START Dataset section

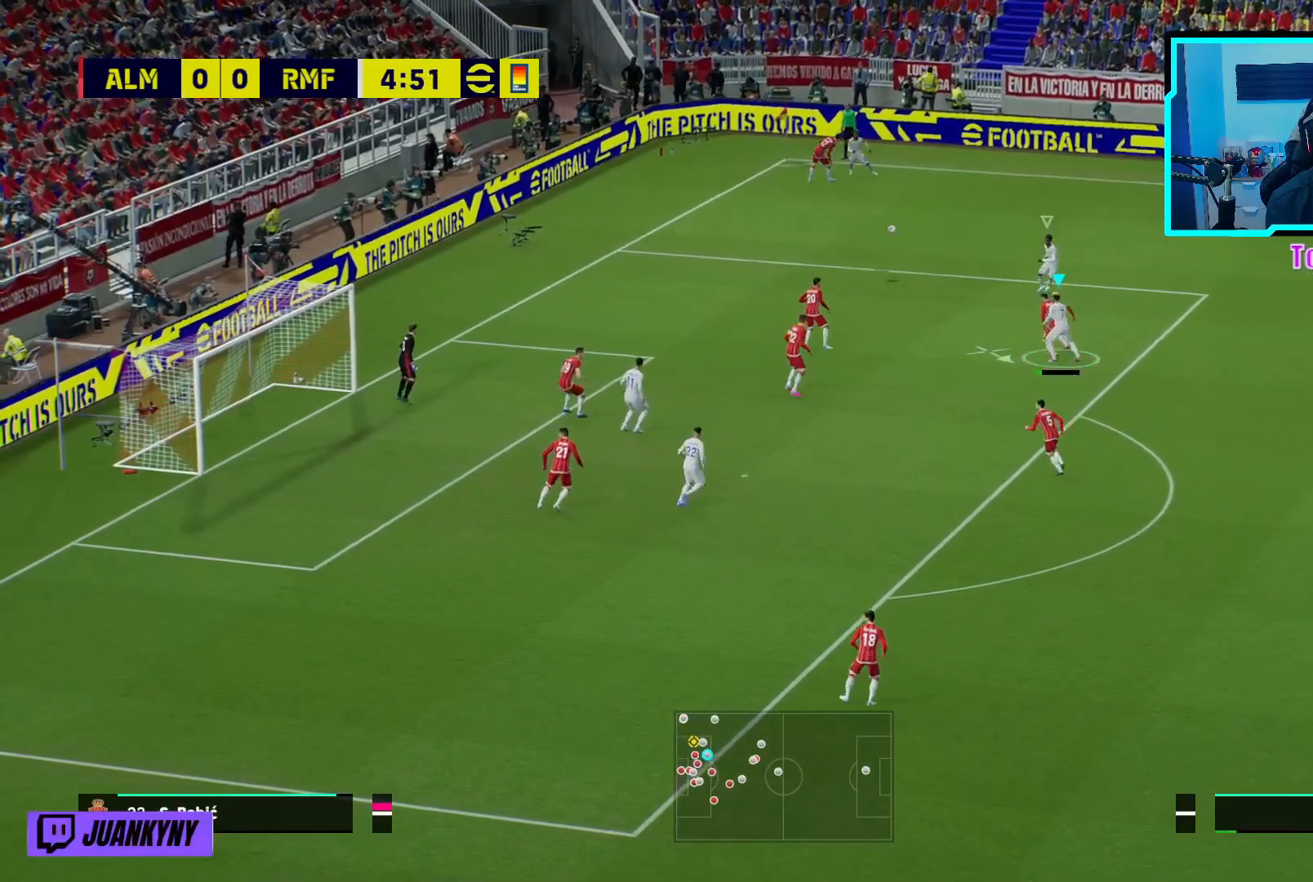
{"buttons": ["L3"], "left_stick": "down-left", "events": [[17, "CIRCLE", "up"], [17, "left_stick", "down-left"], [450, "L3", "down"]]}
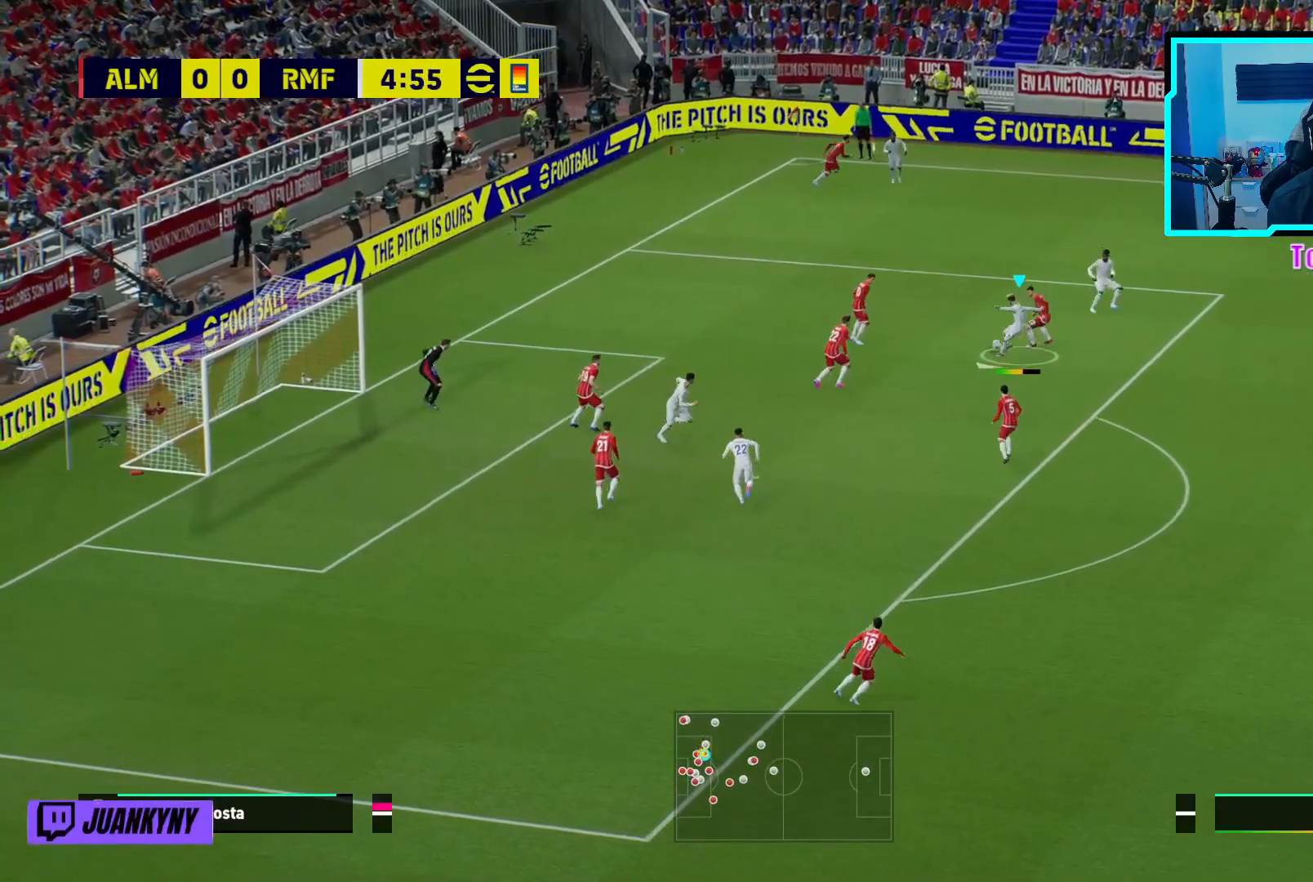
{"buttons": ["L3"], "left_stick": "down-left", "events": []}
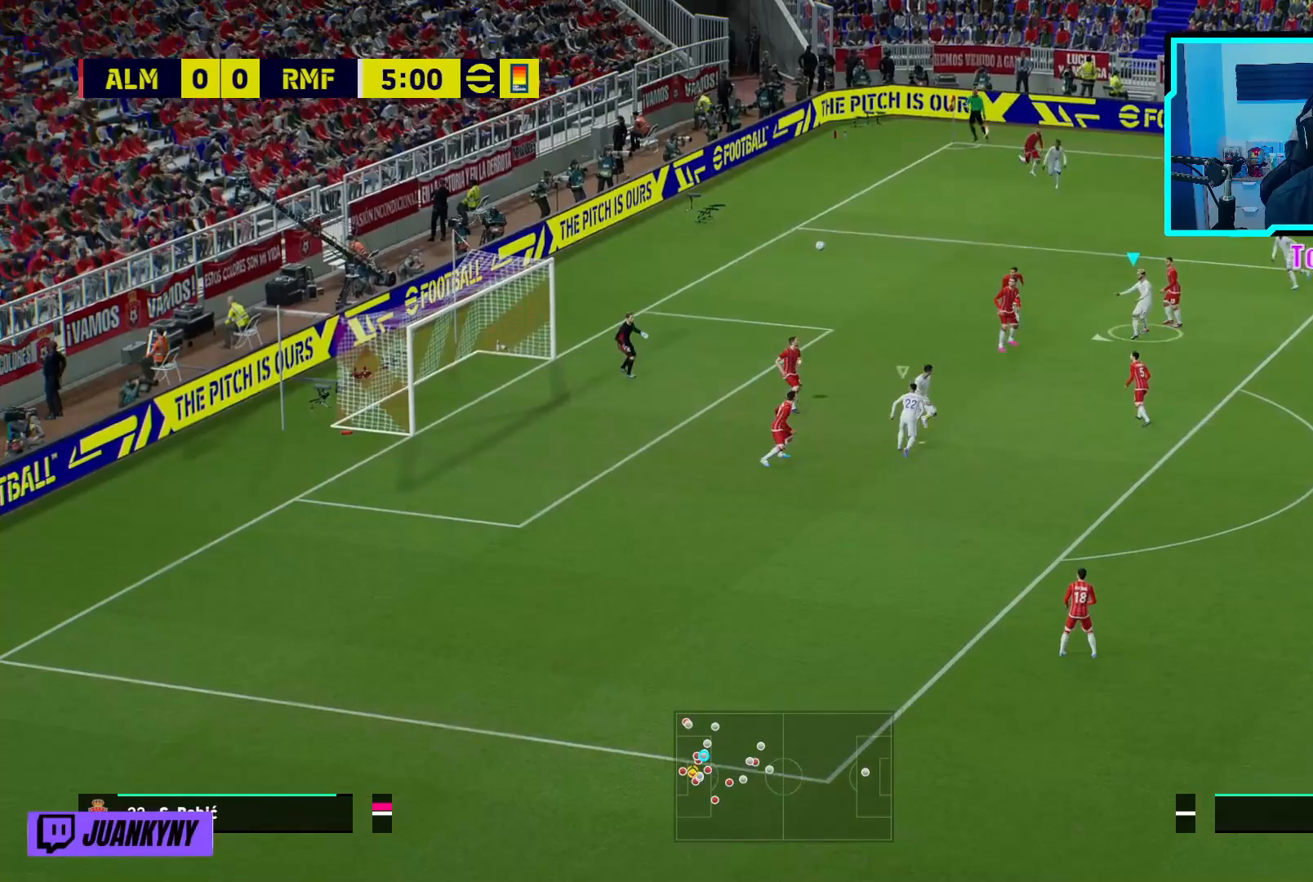
{"buttons": [], "left_stick": "center", "events": [[50, "L3", "up"], [50, "left_stick", "left"], [233, "left_stick", "center"]]}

END Dataset section

### Task description
Render the data above verbatim and without pictures.

### Response box
{"buttons": ["L3"], "left_stick": "down-left", "events": [[17, "CIRCLE", "up"], [17, "left_stick", "down-left"], [450, "L3", "down"]]}
{"buttons": ["L3"], "left_stick": "down-left", "events": []}
{"buttons": [], "left_stick": "center", "events": [[50, "L3", "up"], [50, "left_stick", "left"], [233, "left_stick", "center"]]}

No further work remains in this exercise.